Arguments are of course located in string buffers, not in file, why,
after all, was that 16 KB allocated? Well, because for whatever reasons CMake
uses the third, kinda tricky, way: it doesn’t configure Flex to read from the
buffer, instead it replaces file reading routine through Flex macro YY_INPUT
with code that do actual read from buffer. Thus, Flex thinks it’s going to
read from file, allocates 16 KB for file buffer, and calls overridden
file reading routine. Arguments are usually small strings, much less than
16 KB, hence we got that huge overconsumption.
The fix
The fix was fairly simple. I replaced all that hackery with the call to
public API yy_scan_string()
and everything just worked. Let’s check heaptrack
report:
Now, yyalloc()
(1) has allocated 1.1 MB instead of 83 MB :)
Overall results(total allocated bytes (number of allocations)):
- empty project: 120 MB (354k) -> 38 MB (351k)
- google benchmark: 233 MB (1344k) -> 137 MB (1153k)
- heaptrack: 305 MB (1308k) -> 140 MB (1113k)
Benchmark
Like I said before, I was surprised that Flex/Bison solution was replaced by
hand-crafted parser due to the poor performance of the former. So I decided to
do a little benchmark of three methods: old ExpandVariablesInStringOld()
, new
one, and hand-written ExpandVariablesInStringNew()
. I used this simple
file:
# cmake_policy(SET CMP0053 OLD) # use ExpandVariablesInStringOld()

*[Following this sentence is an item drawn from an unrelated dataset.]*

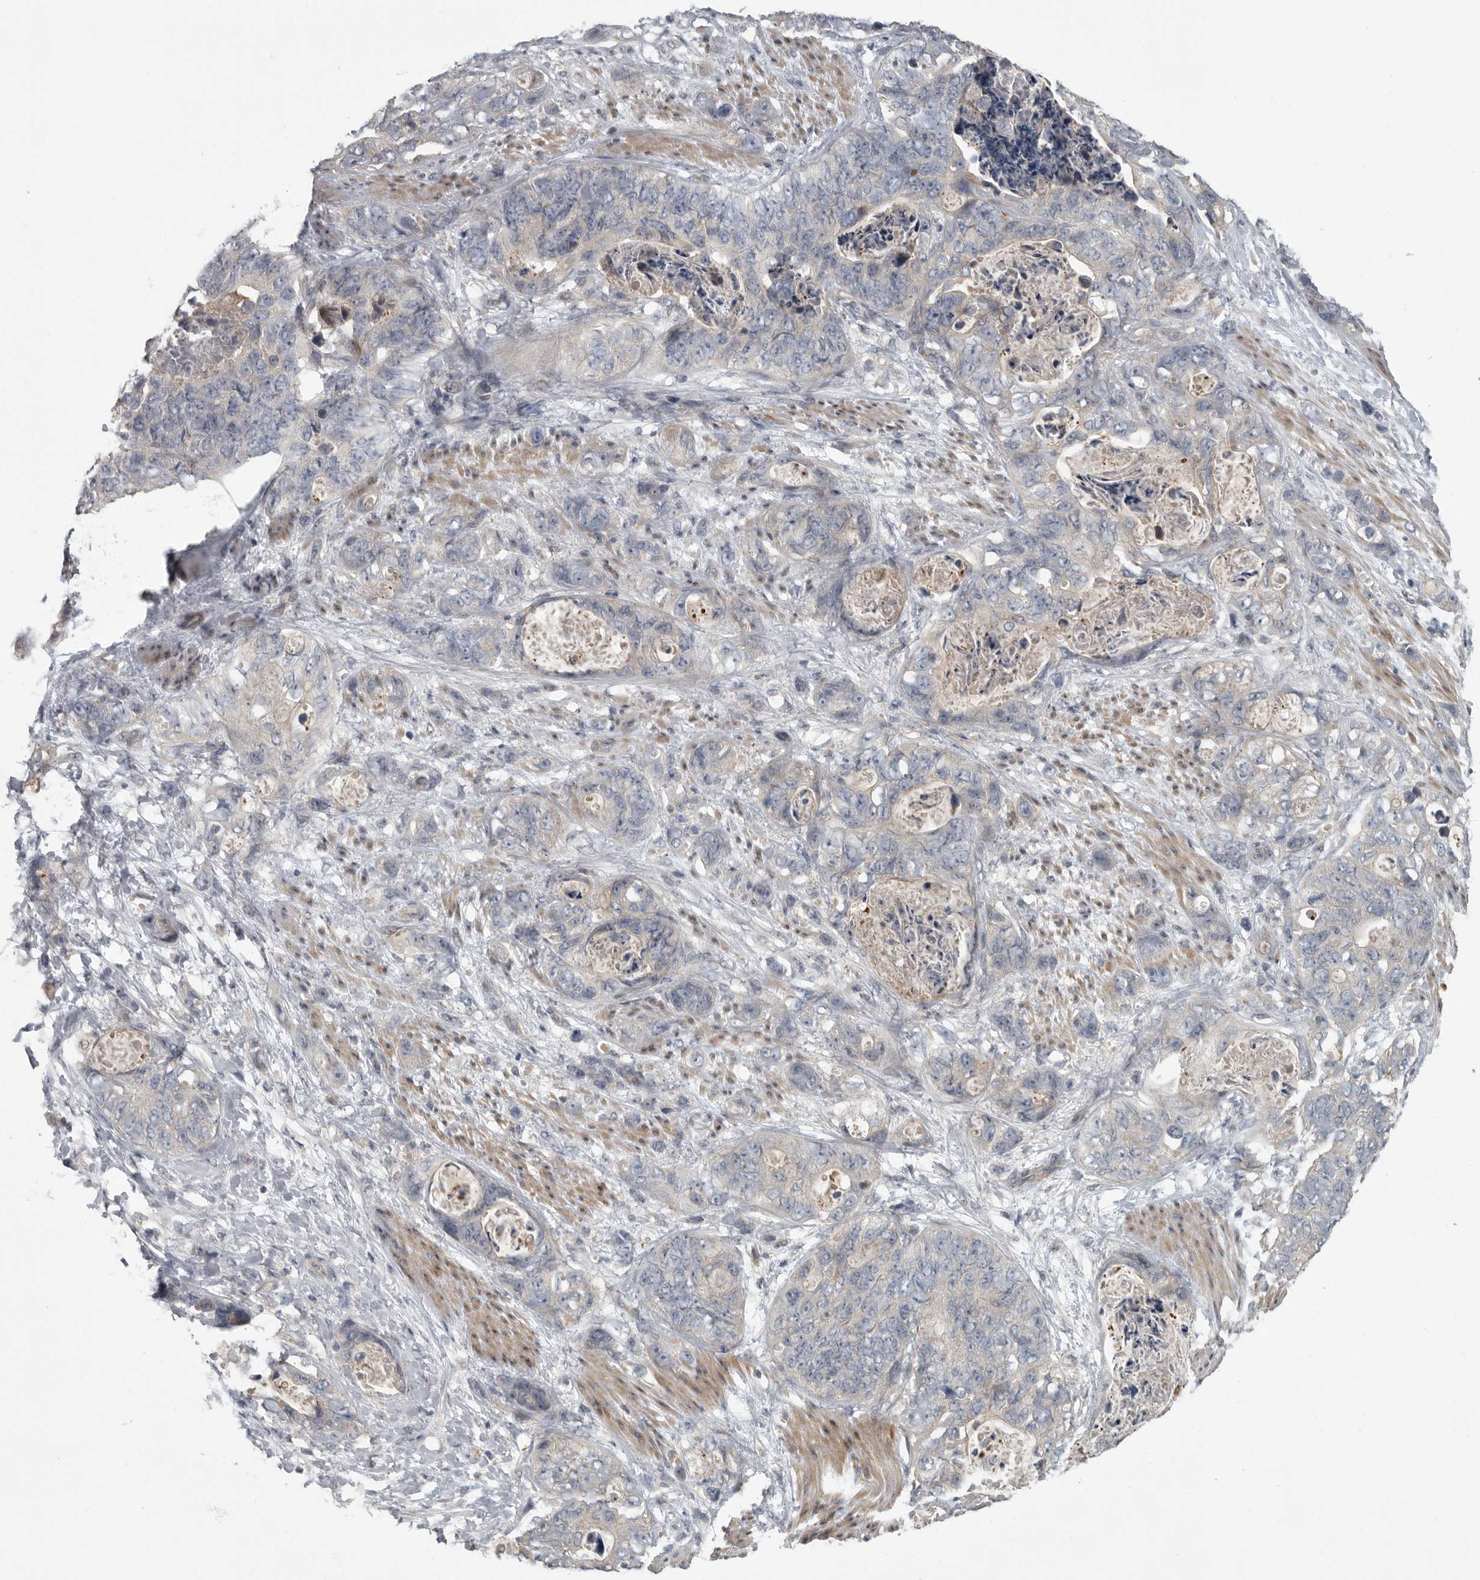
{"staining": {"intensity": "negative", "quantity": "none", "location": "none"}, "tissue": "stomach cancer", "cell_type": "Tumor cells", "image_type": "cancer", "snomed": [{"axis": "morphology", "description": "Normal tissue, NOS"}, {"axis": "morphology", "description": "Adenocarcinoma, NOS"}, {"axis": "topography", "description": "Stomach"}], "caption": "An immunohistochemistry (IHC) histopathology image of stomach cancer is shown. There is no staining in tumor cells of stomach cancer.", "gene": "PDE7A", "patient": {"sex": "female", "age": 89}}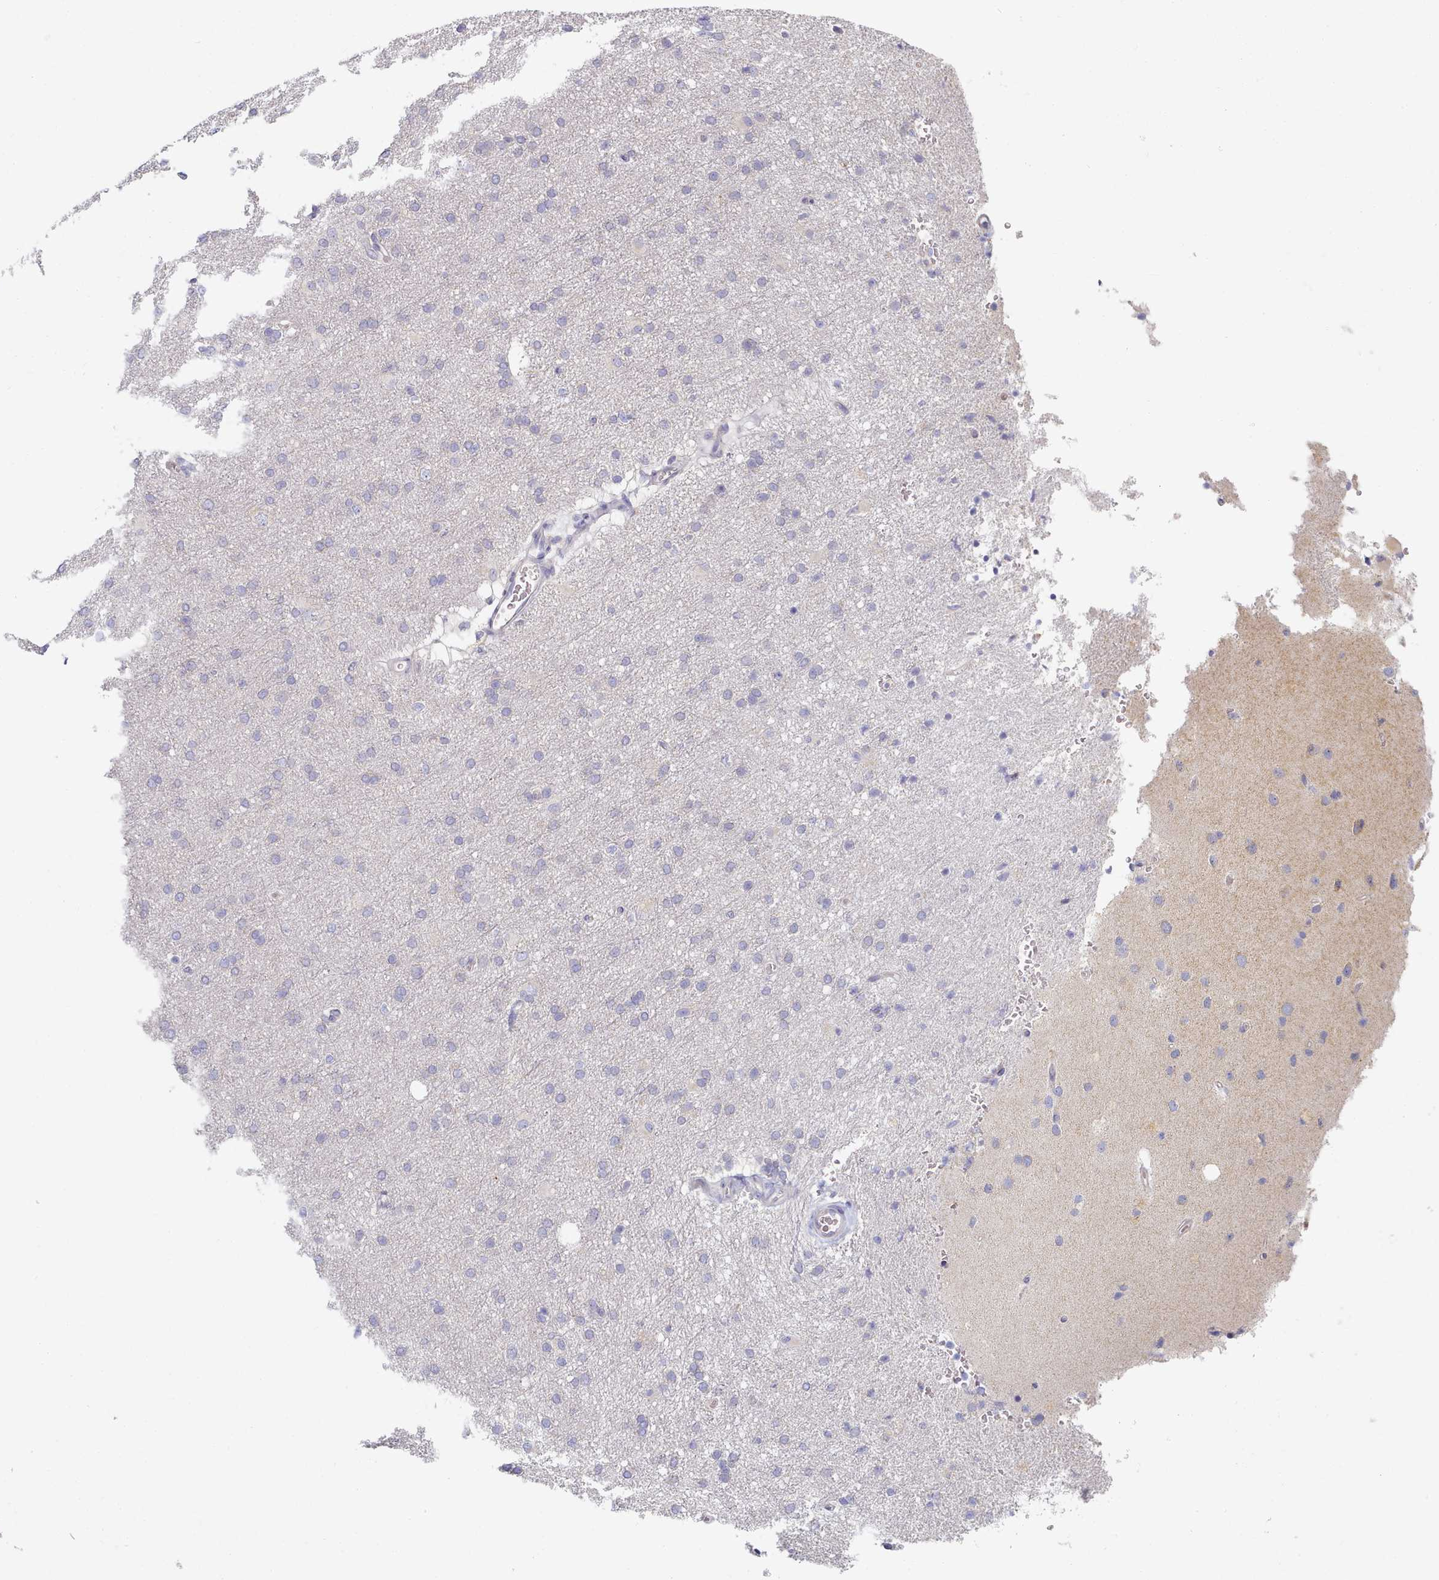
{"staining": {"intensity": "negative", "quantity": "none", "location": "none"}, "tissue": "cerebral cortex", "cell_type": "Endothelial cells", "image_type": "normal", "snomed": [{"axis": "morphology", "description": "Normal tissue, NOS"}, {"axis": "topography", "description": "Cerebral cortex"}], "caption": "The histopathology image exhibits no staining of endothelial cells in unremarkable cerebral cortex. (DAB (3,3'-diaminobenzidine) immunohistochemistry with hematoxylin counter stain).", "gene": "TYW1B", "patient": {"sex": "male", "age": 62}}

cmake_policy(SET CMP0053 NEW) # use ExpandVariablesInStringNew()
function(sink)
endfunction()
foreach(i RANGE 1000000)
sink(simple_var ${simple_var_ref} ${nested_${var_${ref}}})
endforeach()
It’s main purpose is to generate a lot of argument expansion calls. Measurement was done with
/usr/bin/time -v cmake -P bench.cmake
Results:
- hand-written
ExpandVariablesInStringNew()
: 4.53 sec - new
ExpandVariablesInStringOld()
: 5.38 sec - old
ExpandVariablesInStringOld()
: 12.71 sec
So yes, the old version was really slow, and had to be replaced. But was it slow due to Flex or Bison problems? Of course no. Actually, I suppose that if the old version had been done right, nobody would have thought about its replacement. Yes, it’s still slower by ~20% than the hand-written version, but this difference isn’t noticeable in real-world cases. Not to mention how easier it’s to understand and maintain Flex/Bison specs compared to hand-written code.
Conclusion
Know your tools, don’t reinvent the wheel. Widely used tools usually have all the needed APIs for nearly all common use-cases. If you find that it doesn’t fit your needs, consider you’re doing something wrong. Think hard to comprehend the problem, then learn what tool provides. And only when you understand them both, you can use some hacks or custom solutions.